*What is needed*
The pictures stay out; all of the data is to be printed exactly.

*Task data*
╔══
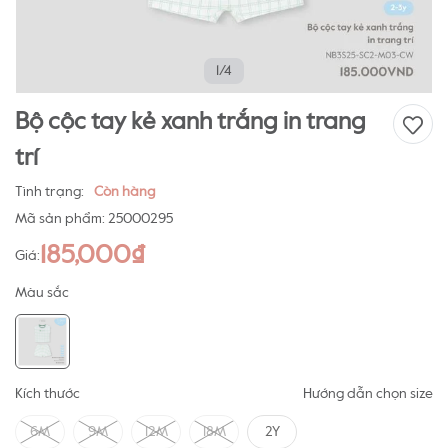
1/4
Bộ cộc tay kẻ xanh trắng in trang
trí
Tình trạng:
Còn hàng
Mã sản phẩm:
25000295
185,000₫
Giá:
Màu sắc
Kích thước
Hướng dẫn chọn size
6M
9M
12M
18M
2Y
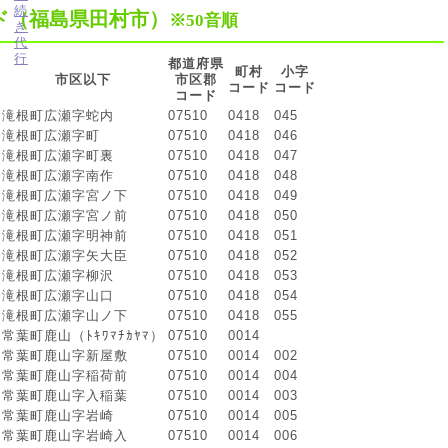
ド（福島県田村市）
※50音順
都道府県
町村
小字
市区以下
市区郡
コード
コード
コード
滝根町広瀬字蛇内
07510
0418
045
滝根町広瀬字町
07510
0418
046
滝根町広瀬字町裏
07510
0418
047
滝根町広瀬字南作
07510
0418
048
滝根町広瀬字宮ノ下
07510
0418
049
滝根町広瀬字宮ノ前
07510
0418
050
滝根町広瀬字明神前
07510
0418
051
滝根町広瀬字矢大臣
07510
0418
052
滝根町広瀬字柳沢
07510
0418
053
滝根町広瀬字山口
07510
0418
054
滝根町広瀬字山ノ下
07510
0418
055
常葉町鹿山（ﾄｷﾜﾏﾁｶﾔﾏ）
07510
0014
常葉町鹿山字新屋敷
07510
0014
002
常葉町鹿山字稲荷前
07510
0014
004
常葉町鹿山字入稲葉
07510
0014
003
常葉町鹿山字岩崎
07510
0014
005
常葉町鹿山字岩崎入
07510
0014
006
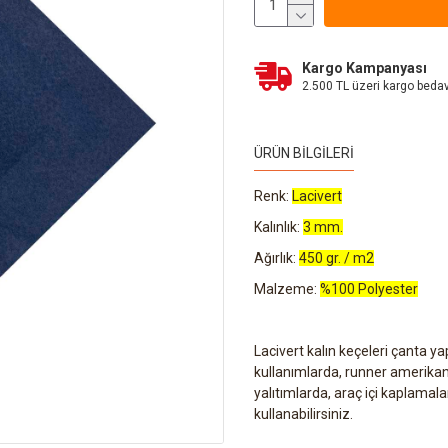
Kargo Kampanyası
2.500 TL üzeri kargo beda
ÜRÜN BILGILERI
Renk:
Lacivert
Kalınlık:
3 mm.
Ağırlık:
450 gr. / m2
Malzeme:
%100 Polyester
Lacivert kalın keçeleri çanta 
kullanımlarda, runner amerikan 
yalıtımlarda, araç içi kaplamal
kullanabilirsiniz.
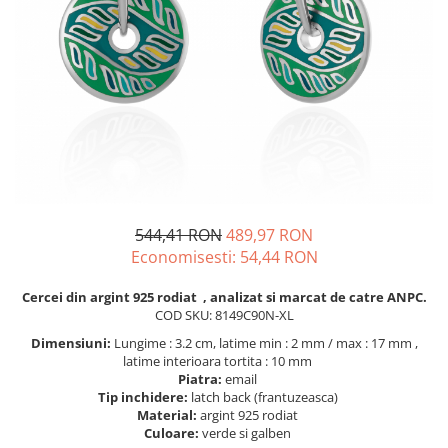
BIJUTERII PENTRU COPII
INELE
INELE
BUTONI
PIERCING
BRATARA TIP ROZARIU
SETURI BIJUTERII
LANTURI TIP ROZARIU
ACE DE CRAVATA
BRATARI PENTRU PICIOR
BUTONI
544,41 RON
489,97 RON
Economisesti:
54,44
RON
Cercei din argint 925 rodiat , analizat si marcat de catre ANPC.
COD SKU: 8149C90N-XL
Dimensiuni:
Lungime : 3.2 cm, latime min : 2 mm / max : 17 mm ,
latime interioara tortita : 10 mm
Piatra:
email
Tip inchidere:
latch back (frantuzeasca)
Material:
argint 925 rodiat
Culoare:
verde si galben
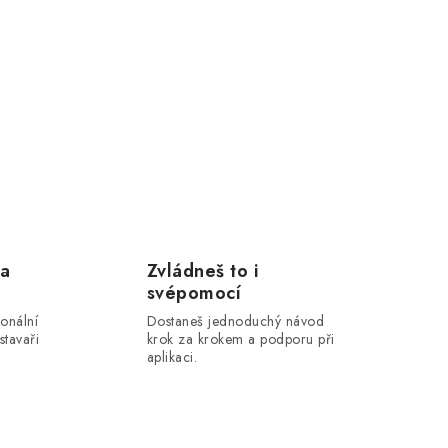
 a
Zvládneš to i
svépomocí
onální
Dostaneš jednoduchý návod
stavaři
krok za krokem a podporu při
aplikaci.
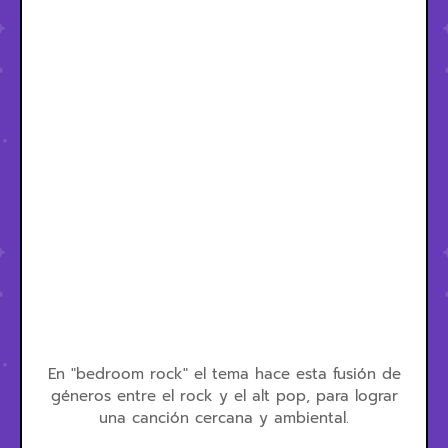
En "bedroom rock" el tema hace esta fusión de
géneros entre el rock y el alt pop, para lograr
una canción cercana y ambiental.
╚══
*Reply*
1/4
Bộ cộc tay kẻ xanh trắng in trang
trí
Tình trạng:
Còn hàng
Mã sản phẩm:
25000295
185,000₫
Giá:
Màu sắc
Kích thước
Hướng dẫn chọn size
6M
9M
12M
18M
2Y
ド（福島県田村市）
※50音順
都道府県
町村
小字
市区以下
市区郡
コード
コード
コード
滝根町広瀬字蛇内
07510
0418
045
滝根町広瀬字町
07510
0418
046
滝根町広瀬字町裏
07510
0418
047
滝根町広瀬字南作
07510
0418
048
滝根町広瀬字宮ノ下
07510
0418
049
滝根町広瀬字宮ノ前
07510
0418
050
滝根町広瀬字明神前
07510
0418
051
滝根町広瀬字矢大臣
07510
0418
052
滝根町広瀬字柳沢
07510
0418
053
滝根町広瀬字山口
07510
0418
054
滝根町広瀬字山ノ下
07510
0418
055
常葉町鹿山（ﾄｷﾜﾏﾁｶﾔﾏ）
07510
0014
常葉町鹿山字新屋敷
07510
0014
002
常葉町鹿山字稲荷前
07510
0014
004
常葉町鹿山字入稲葉
07510
0014
003
常葉町鹿山字岩崎
07510
0014
005
常葉町鹿山字岩崎入
07510
0014
006
Kargo Kampanyası
2.500 TL üzeri kargo beda
ÜRÜN BILGILERI
Renk:
Lacivert
Kalınlık:
3 mm.
Ağırlık:
450 gr. / m2
Malzeme:
%100 Polyester
Lacivert kalın keçeleri çanta 
kullanımlarda, runner amerikan 
yalıtımlarda, araç içi kaplamal
kullanabilirsiniz.
BIJUTERII PENTRU COPII
INELE
INELE
BUTONI
PIERCING
BRATARA TIP ROZARIU
SETURI BIJUTERII
LANTURI TIP ROZARIU
ACE DE CRAVATA
BRATARI PENTRU PICIOR
BUTONI
544,41 RON
489,97 RON
Economisesti:
54,44
RON
Cercei din argint 925 rodiat , analizat si marcat de catre ANPC.
COD SKU: 8149C90N-XL
Dimensiuni:
Lungime : 3.2 cm, latime min : 2 mm / max : 17 mm ,
latime interioara tortita : 10 mm
Piatra:
email
Tip inchidere:
latch back (frantuzeasca)
Material:
argint 925 rodiat
Culoare:
verde si galben
 a
Zvládneš to i
svépomocí
onální
Dostaneš jednoduchý návod
stavaři
krok za krokem a podporu při
aplikaci.
En "bedroom rock" el tema hace esta fusión de
géneros entre el rock y el alt pop, para lograr
una canción cercana y ambiental.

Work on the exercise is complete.